**Collected data**

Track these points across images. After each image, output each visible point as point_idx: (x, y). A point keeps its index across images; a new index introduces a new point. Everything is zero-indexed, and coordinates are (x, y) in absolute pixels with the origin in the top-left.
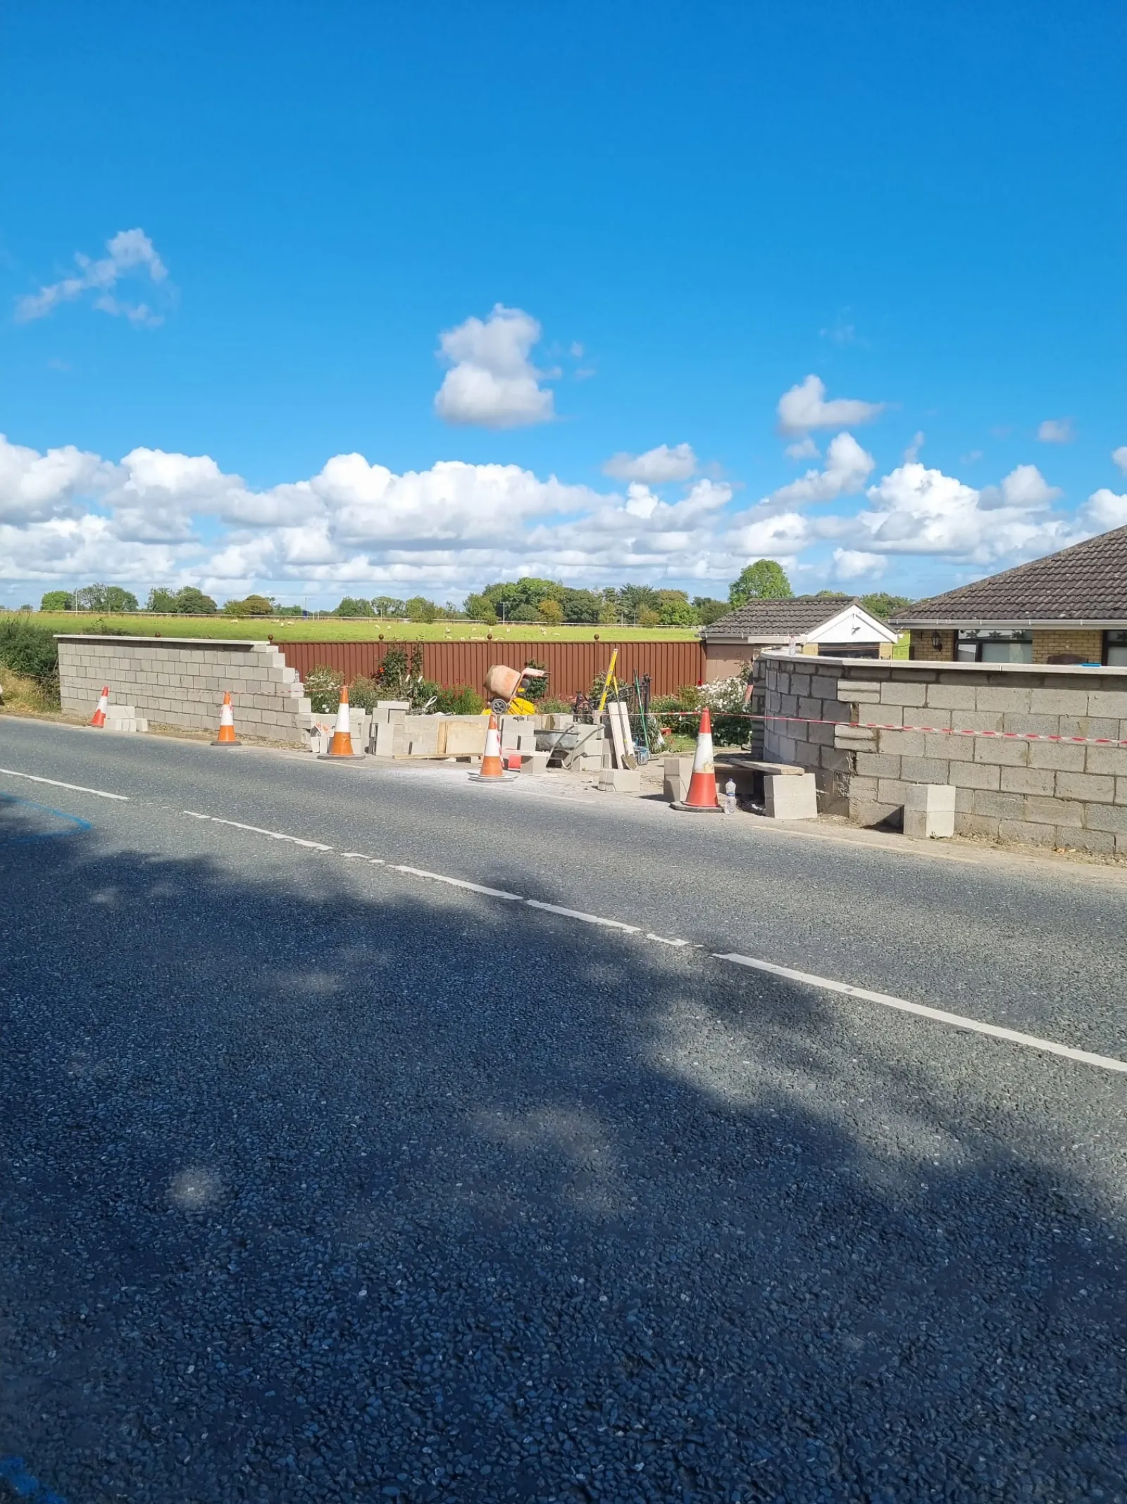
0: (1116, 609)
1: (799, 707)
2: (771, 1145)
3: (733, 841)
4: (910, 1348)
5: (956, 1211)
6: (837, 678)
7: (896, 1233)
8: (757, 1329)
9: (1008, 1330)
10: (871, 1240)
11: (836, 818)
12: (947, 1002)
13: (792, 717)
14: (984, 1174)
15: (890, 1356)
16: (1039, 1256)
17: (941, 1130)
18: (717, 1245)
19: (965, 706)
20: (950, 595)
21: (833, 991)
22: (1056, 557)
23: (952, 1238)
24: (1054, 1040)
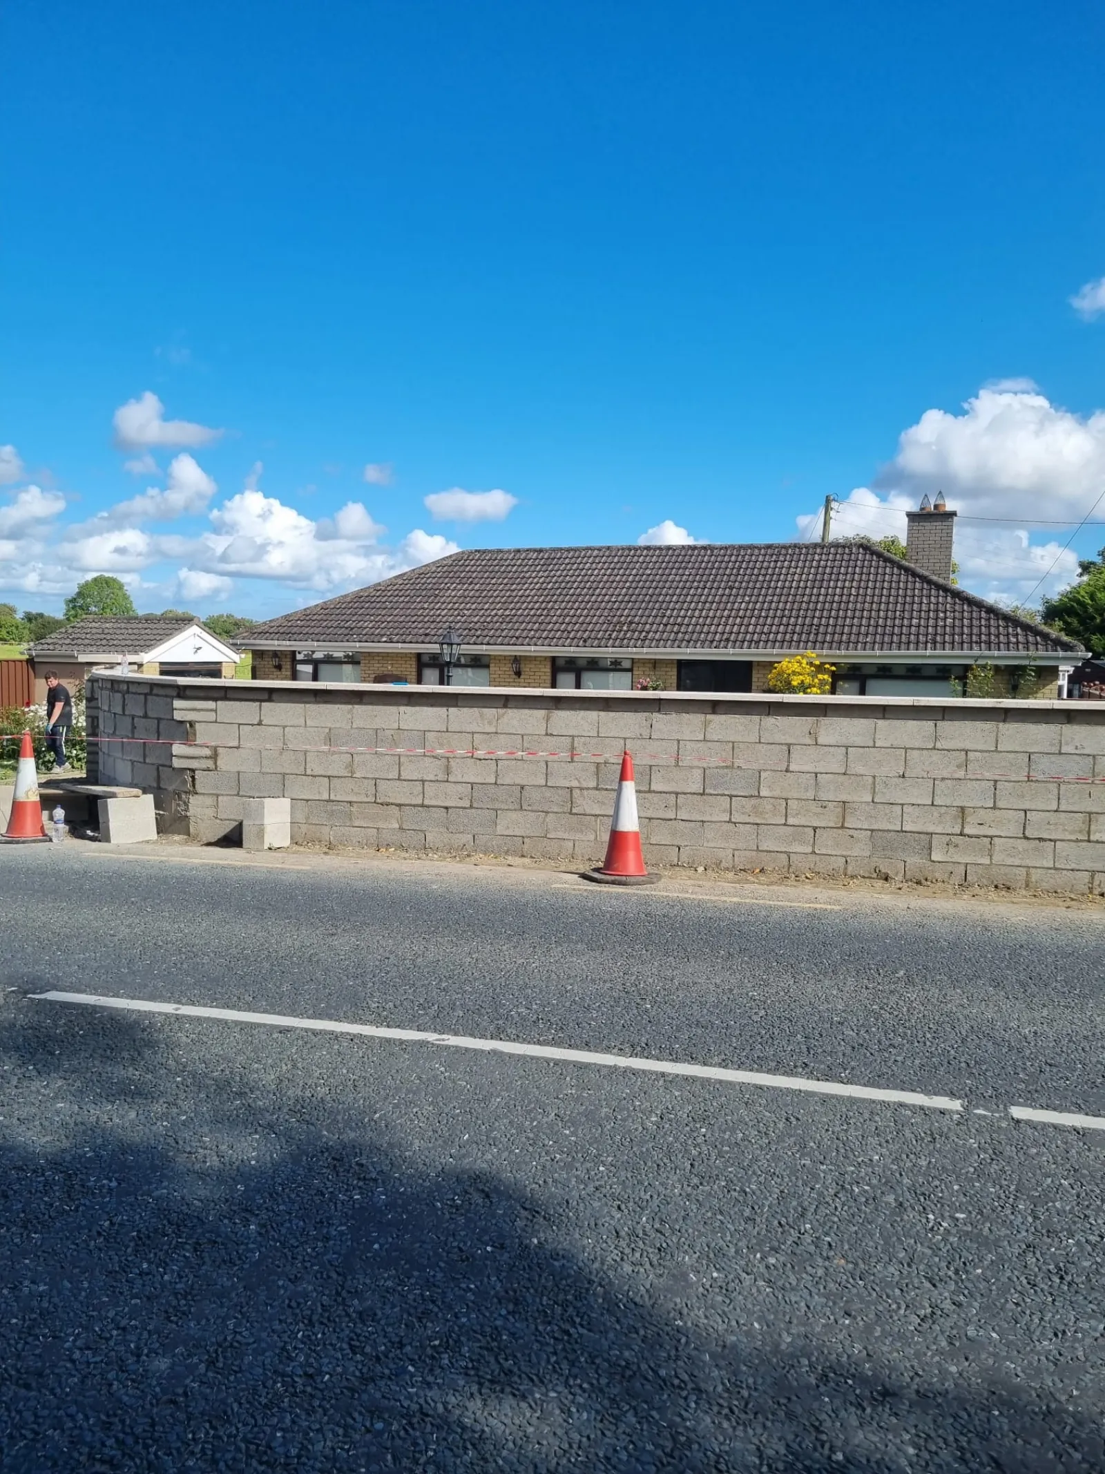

**What you are asked to do**
From the line containing "4: (910, 1348)" through the end of the entries, quote each line exactly and nothing else, excluding all pictures.

**Response box**
4: (910, 1348)
5: (956, 1211)
6: (837, 678)
7: (896, 1233)
8: (757, 1329)
9: (1008, 1330)
10: (871, 1240)
11: (836, 818)
12: (947, 1002)
13: (792, 717)
14: (984, 1174)
15: (890, 1356)
16: (1039, 1256)
17: (941, 1130)
18: (717, 1245)
19: (965, 706)
20: (950, 595)
21: (833, 991)
22: (1056, 557)
23: (952, 1238)
24: (1054, 1040)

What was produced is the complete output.